Despite the efforts of EMT and St. John Rescue personnel, the woman — whose name was not available from V.I. Police Department officials last week — did not regain consciousness and was transported to the Myrah Keating Smith Community Health Center where she pronounced dead that night.

While details of the incident remained sketchy as of press time, the drowning victim was identified as a 32-year-old woman originally from England, according to information from VIPD spokesperson Melody Rames.

The woman was reportedly visiting St. John on vacation with her ex-husband, but VIPD officials did not suspect foul play, according to Rames.

“A woman tourist drowned in the pool at the Westin and we do not suspect foul play at all,” said Rames. “There was no crime. I am not going to jump to any conclusions about anything.”

“The body has to go through an autopsy, but this is not being treated as a crime,” Rames said. “There was no foul play involved pending the final investigation from the medical examiner.”

Westin general manager Mike Ryan declined to comment except to confirm that a body had been pulled from the resort’s pool on Monday night.

“There is an investigation going on,” said Ryan. “The police are doing the investigation they normally do in this situation. We’re fully cooperating with the police.”

The woman discovered floating in the Westin’s pool last week was not the first visitor to the popular St. John resort to have a brush with death in the past year.

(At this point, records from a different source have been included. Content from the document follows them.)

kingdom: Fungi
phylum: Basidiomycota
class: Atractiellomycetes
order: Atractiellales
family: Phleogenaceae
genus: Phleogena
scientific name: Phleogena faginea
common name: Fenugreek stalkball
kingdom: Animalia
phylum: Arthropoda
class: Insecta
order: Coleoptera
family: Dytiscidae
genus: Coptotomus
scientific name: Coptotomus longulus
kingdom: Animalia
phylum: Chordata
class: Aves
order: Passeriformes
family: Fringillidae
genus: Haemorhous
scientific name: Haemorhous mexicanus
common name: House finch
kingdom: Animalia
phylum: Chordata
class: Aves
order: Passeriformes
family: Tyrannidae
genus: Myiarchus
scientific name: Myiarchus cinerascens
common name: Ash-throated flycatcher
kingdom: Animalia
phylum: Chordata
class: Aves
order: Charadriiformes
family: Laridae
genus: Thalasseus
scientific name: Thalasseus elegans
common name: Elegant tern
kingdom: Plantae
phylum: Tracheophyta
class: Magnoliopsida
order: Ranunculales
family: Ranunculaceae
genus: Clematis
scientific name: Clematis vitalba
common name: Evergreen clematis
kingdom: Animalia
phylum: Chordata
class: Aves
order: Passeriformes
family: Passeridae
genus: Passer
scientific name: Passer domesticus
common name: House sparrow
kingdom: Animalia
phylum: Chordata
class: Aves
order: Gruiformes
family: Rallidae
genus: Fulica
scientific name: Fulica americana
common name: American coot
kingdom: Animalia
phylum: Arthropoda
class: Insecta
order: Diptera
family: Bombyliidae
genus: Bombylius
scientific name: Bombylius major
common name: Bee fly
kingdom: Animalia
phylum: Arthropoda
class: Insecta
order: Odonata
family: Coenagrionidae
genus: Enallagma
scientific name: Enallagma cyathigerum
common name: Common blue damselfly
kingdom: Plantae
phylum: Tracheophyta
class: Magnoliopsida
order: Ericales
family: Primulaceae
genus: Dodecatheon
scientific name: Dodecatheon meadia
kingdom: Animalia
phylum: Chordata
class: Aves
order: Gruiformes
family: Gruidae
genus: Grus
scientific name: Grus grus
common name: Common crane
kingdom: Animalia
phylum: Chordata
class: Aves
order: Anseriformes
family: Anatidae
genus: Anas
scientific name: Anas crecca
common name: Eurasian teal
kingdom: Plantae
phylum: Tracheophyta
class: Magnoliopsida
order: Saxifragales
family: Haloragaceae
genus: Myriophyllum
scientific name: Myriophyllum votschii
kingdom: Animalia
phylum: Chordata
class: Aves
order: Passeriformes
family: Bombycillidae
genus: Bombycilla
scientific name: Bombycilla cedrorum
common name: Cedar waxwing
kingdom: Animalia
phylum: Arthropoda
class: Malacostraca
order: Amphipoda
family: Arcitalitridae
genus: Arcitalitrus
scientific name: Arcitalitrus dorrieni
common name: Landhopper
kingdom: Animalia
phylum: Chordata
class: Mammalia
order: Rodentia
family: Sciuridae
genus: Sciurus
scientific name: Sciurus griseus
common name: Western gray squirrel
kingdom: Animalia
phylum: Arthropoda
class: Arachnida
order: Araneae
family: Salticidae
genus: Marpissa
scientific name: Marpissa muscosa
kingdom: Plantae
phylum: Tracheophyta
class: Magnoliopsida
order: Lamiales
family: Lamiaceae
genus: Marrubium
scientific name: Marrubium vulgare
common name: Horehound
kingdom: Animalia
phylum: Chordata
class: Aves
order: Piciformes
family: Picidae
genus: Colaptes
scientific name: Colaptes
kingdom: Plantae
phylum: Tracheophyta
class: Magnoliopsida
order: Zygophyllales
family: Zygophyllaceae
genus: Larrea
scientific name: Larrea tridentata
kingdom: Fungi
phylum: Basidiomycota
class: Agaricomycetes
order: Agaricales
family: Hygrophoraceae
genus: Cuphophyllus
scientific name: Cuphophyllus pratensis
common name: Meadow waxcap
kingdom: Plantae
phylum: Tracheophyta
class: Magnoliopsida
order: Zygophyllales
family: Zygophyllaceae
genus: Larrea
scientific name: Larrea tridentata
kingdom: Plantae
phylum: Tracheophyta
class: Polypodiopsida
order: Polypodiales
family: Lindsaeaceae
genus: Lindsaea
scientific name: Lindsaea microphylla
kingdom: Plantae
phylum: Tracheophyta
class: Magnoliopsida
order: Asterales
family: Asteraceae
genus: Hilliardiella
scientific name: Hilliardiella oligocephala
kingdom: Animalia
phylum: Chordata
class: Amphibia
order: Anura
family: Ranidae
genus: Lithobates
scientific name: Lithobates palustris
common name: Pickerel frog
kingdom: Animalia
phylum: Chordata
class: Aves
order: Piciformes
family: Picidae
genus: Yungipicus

Massachusetts veterinarian Joan Baruffaldi was discovered barely alive hanging from the shower curtain rod in the bathroom of her hotel room on November 4, 2009. She died at the Myrah Keating Smith Community Health Center a few hours later.

While the VIPD deemed that incident a suicide, Baruffladi’s family disagreed and have been fighting in Boston area courts to have the matter further investigated.

Baruffaldi, a 45-year-old mother of two from Lynnfield, MA, was staying at the resort for a veterinary conference and had reportedly been arguing with her husband of three years, Robert Harris, the night her body was found hanging in the bathroom of their hotel room.

According to the VIPD’s investigation, after arguing with Harris, Baruffaldi went into the bathroom and wouldn’t open the door. Harris alerted Westin personnel, who unlocked the door and found Baruffaldi hanging from the shower curtain rod with a tie from a bathrobe around her neck, according to the VIPD, who officially deemed the incident a suicide.

Family members, however, didn’t believe Baruffaldi had taken her own life. Harris and Baruffaldi had reportedly been having marital problems and she had taken out a restraining order against him before the couple traveled to St. John, according to a report on abcnews.go.com.

Harris also stood to inherit approximately $3 million worth of real estate from Baruffaldi, as well as her personal estate reportedly worth about $100,000, according to the abcnews.go.com report.

Baruffaldi’s family hired an attorney who filed a wrongful death suit against Harris and the issue has not yet been resolved by the courts.